AIM OF THE EXERCISE. Please take the records that follow and repeat exactly the lines starting with the line with "index mcp: (571, 480)" and going on through the line with "index pip: (504, 444)".

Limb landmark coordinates
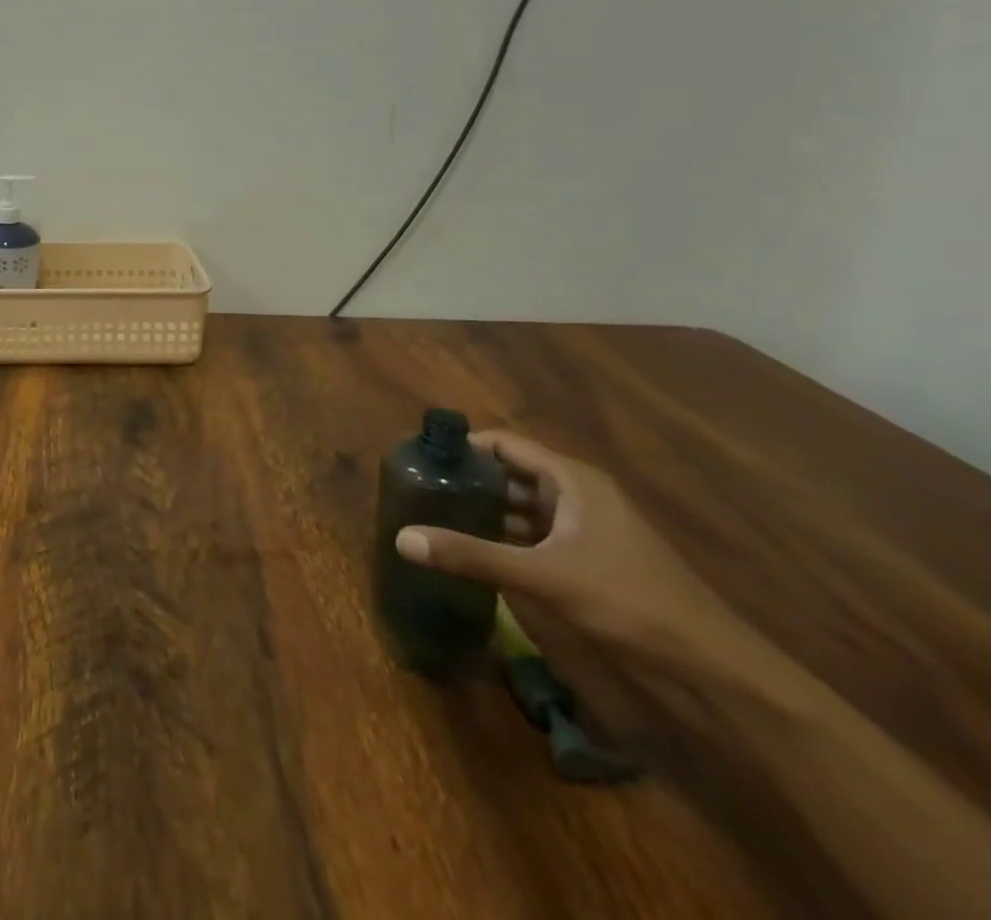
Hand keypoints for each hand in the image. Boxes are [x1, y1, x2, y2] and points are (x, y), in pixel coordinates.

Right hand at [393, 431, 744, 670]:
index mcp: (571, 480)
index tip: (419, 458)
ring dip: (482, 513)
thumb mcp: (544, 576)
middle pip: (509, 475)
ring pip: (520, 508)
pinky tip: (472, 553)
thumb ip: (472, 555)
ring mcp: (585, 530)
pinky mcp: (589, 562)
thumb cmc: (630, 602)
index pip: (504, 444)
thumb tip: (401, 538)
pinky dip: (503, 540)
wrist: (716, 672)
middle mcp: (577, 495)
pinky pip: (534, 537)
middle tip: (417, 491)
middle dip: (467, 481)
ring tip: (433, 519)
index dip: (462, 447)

RESPONSE AREA.
index mcp: (571, 480)
index tip: (419, 458)
ring dip: (482, 513)
thumb mcp: (544, 576)
middle pip: (509, 475)
ring pip: (520, 508)
pinky tip: (472, 553)
thumb ip: (472, 555)
ring mcp: (585, 530)
pinky mcp: (589, 562)
thumb cmc: (630, 602)
index pip: (504, 444)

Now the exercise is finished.